Compito assegnato:
Copia senza alcuna modifica il passo del testo sui prezzi alimentari che parte da "Confronto con grandi" e termina con "in questi casi.".

L’Antitrust si è svegliata per alcuni, mentre per altri starebbe inutilmente agitando gli animi dei consumatori. L’Autorità Garante della Concorrenza e del Mercato ha avviato un’indagine a carico delle società attive nell’ambito della Grande Distribuzione Organizzata (GDO). Sono sospettate di avere manovrato i prezzi dei generi alimentari, restringendo la concorrenza e facendoli salire ben sopra il tasso d’inflazione generale per il periodo compreso tra ottobre 2021 e ottobre 2025. I primi sono aumentati del 24,9%, ben più del 17,3% medio. Significa che i prodotti di prima necessità in Italia sono rincarati in 4 anni di quasi una volta e mezza (1,44) il tasso medio d’inflazione e, in valore assoluto, del 7,6% in più.
Prezzi alimentari e GDO
L’aspetto più odioso sarebbe forse un altro: gli agricoltori lamentano prezzi fermi o cresciuti per i loro prodotti meno dei costi, a compressione dei loro margini. In pratica, i prezzi alimentari hanno corso non e i produttori guadagnano spesso meno di prima, almeno in termini reali. Ad averne approfittate sarebbero le GDO, cioè le catene dei supermercati. Chi lavora nei campi, sta peggio. Chi commercia, fa affari. Un problema storico per l’Italia, dove l’agricoltura è molto poco organizzata e possiede scarso potere negoziale verso il resto della filiera. Al contrario, c’è grande concentrazione nelle GDO. Pensate che solamente tre colossi (Conad, Gruppo Selex e Coop) controllano circa il 42% del mercato italiano.
Confronto con grandi economie UE
Ben vengano le indagini dell’Antitrust, a patto che forniscano dati chiari e possibilmente soluzioni e non solo critiche. Il rischio è che ne esca una inutile gazzarra, con i consumatori giustamente inviperiti per i rincari, anche se l’individuazione dei responsabili è sempre complicata in questi casi.
Facendo una comparazione con le altre principali economie europee, scopriamo che l’Italia ne esce molto meglio. Abbiamo tenuto conto dei dati nello stesso periodo di tempo analizzato dalla nostra authority.

Dati registrati:
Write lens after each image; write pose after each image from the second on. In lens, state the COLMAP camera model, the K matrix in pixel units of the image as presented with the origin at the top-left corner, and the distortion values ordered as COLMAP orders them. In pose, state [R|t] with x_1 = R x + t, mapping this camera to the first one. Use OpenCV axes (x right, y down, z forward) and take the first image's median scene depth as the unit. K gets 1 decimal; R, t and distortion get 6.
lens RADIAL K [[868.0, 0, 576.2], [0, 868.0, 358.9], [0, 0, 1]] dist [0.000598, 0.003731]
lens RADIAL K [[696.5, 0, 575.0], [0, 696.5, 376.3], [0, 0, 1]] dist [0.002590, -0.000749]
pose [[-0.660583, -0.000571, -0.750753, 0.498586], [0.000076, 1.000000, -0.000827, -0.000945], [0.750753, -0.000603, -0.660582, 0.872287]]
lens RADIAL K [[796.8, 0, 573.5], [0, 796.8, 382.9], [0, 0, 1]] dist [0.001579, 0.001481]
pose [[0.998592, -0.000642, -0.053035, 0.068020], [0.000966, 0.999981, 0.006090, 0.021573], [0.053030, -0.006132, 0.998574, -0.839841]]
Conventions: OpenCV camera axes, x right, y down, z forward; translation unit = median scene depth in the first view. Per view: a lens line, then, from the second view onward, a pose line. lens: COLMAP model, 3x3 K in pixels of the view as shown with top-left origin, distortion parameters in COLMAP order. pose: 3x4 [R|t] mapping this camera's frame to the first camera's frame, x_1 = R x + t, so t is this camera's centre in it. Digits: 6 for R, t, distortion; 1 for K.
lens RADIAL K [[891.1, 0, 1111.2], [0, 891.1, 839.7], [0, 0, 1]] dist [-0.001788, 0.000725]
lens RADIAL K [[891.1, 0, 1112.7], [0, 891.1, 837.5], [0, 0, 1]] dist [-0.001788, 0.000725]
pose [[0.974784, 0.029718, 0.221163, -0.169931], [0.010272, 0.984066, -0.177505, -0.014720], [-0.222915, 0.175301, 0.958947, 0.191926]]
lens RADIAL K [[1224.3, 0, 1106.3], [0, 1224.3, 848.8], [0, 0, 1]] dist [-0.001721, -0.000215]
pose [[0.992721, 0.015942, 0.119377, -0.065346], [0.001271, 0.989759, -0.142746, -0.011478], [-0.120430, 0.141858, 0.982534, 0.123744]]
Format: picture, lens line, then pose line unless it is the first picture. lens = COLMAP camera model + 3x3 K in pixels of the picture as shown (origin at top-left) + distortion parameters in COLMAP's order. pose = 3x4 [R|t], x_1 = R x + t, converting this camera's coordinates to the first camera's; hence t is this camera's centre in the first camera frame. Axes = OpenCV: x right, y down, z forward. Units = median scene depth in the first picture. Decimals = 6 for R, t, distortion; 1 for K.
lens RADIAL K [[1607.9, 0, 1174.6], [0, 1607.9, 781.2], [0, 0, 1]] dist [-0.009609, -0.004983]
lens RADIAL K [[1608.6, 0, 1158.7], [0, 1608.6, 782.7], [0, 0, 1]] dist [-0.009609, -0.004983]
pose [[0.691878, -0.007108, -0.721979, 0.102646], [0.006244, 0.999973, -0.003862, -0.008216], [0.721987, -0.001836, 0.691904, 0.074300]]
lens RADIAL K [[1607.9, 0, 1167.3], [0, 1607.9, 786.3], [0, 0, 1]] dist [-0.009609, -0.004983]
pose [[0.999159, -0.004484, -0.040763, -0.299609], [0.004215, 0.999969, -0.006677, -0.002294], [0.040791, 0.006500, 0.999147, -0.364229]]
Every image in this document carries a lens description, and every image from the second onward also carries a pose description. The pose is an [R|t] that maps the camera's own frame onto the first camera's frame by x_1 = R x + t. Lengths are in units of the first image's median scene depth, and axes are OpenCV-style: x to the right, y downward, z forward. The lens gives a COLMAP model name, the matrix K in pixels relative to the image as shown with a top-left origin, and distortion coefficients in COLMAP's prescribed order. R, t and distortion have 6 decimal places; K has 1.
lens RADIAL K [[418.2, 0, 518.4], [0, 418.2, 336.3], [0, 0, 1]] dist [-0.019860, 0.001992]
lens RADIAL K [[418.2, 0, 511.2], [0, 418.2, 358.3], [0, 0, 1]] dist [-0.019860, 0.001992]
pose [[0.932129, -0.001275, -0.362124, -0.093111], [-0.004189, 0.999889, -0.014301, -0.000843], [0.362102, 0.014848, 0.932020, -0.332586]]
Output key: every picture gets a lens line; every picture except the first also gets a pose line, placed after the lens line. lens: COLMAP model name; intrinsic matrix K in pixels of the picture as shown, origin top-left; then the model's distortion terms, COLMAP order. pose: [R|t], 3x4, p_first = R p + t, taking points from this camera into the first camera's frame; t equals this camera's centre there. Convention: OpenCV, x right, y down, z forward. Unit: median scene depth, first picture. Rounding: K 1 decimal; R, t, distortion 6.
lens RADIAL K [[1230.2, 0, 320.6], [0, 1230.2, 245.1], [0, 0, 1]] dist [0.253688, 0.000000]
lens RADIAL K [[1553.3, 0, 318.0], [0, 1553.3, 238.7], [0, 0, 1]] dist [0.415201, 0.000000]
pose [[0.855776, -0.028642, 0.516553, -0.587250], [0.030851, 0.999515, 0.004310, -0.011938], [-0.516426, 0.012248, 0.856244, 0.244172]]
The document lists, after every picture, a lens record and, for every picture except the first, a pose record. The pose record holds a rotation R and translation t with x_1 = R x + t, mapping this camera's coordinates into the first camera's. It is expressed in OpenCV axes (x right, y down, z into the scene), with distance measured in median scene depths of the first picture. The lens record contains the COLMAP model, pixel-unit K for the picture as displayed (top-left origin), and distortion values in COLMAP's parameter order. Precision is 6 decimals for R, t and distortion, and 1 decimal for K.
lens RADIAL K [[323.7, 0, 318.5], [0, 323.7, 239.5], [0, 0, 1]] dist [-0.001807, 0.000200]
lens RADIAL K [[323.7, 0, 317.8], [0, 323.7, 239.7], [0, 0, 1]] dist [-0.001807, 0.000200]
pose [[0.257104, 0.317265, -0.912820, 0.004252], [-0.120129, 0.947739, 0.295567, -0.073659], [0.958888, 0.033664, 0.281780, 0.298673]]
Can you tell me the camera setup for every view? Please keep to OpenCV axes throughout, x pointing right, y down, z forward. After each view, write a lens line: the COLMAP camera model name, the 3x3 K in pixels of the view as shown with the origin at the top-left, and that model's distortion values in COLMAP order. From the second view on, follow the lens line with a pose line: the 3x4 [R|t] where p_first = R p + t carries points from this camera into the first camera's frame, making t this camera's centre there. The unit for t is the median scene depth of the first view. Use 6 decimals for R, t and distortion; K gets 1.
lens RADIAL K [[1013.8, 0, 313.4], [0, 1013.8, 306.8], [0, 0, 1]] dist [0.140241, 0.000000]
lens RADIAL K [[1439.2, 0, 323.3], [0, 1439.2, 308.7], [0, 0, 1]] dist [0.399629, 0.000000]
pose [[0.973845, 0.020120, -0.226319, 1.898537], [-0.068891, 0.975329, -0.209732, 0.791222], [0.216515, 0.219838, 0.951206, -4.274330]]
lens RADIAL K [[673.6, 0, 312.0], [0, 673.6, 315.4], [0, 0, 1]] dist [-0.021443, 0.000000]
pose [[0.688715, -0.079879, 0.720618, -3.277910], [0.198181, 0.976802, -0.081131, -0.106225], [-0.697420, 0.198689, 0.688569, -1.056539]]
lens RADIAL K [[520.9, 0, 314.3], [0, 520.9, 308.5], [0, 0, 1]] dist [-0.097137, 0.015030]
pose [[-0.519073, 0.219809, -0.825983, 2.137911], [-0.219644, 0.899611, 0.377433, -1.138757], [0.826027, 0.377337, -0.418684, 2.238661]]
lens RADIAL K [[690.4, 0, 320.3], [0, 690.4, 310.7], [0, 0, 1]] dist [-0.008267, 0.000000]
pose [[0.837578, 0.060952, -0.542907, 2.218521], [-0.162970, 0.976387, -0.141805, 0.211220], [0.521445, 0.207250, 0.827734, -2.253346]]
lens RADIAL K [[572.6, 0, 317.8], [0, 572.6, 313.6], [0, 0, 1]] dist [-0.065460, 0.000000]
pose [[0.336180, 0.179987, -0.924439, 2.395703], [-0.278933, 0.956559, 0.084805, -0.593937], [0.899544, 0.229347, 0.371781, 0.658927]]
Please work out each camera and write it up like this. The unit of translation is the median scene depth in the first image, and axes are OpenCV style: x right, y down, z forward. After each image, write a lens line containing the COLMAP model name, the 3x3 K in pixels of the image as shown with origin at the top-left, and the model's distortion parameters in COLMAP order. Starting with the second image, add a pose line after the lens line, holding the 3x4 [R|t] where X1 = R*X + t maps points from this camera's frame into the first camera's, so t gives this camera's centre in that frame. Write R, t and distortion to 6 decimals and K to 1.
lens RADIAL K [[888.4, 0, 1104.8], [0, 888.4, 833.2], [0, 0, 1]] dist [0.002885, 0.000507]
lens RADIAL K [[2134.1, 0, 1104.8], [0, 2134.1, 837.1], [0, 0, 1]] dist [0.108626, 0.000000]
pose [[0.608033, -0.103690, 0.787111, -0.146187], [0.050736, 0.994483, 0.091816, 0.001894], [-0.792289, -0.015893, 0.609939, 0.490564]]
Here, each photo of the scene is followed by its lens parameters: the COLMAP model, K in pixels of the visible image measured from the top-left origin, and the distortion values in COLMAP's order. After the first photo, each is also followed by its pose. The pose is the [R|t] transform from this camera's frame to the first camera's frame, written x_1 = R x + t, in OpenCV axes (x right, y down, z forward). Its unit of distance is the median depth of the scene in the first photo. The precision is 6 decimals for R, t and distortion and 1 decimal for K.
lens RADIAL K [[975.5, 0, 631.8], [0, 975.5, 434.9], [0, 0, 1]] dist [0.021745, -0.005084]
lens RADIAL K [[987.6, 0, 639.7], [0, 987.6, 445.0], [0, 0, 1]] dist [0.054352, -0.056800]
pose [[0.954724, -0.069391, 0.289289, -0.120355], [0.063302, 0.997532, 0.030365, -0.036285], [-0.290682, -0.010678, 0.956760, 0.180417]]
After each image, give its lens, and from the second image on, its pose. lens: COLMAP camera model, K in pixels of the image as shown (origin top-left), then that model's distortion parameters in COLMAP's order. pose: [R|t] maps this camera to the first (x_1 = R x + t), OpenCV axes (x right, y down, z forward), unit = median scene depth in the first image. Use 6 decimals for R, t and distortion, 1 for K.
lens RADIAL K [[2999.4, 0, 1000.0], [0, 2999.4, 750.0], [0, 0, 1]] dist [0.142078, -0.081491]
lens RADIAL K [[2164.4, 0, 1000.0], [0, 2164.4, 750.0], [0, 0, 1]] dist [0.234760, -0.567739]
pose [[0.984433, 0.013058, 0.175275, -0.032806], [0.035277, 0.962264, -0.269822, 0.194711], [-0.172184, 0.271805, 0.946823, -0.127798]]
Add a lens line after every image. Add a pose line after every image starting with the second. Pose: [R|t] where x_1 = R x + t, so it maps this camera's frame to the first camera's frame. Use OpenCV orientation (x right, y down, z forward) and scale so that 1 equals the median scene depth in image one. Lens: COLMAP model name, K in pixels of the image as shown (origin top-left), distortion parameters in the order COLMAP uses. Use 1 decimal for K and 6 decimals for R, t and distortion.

Spazio risposta:
Confronto con grandi economie UE
Ben vengano le indagini dell’Antitrust, a patto che forniscano dati chiari e possibilmente soluzioni e non solo critiche. Il rischio è che ne esca una inutile gazzarra, con i consumatori giustamente inviperiti per i rincari, anche se l’individuazione dei responsabili è sempre complicata in questi casi.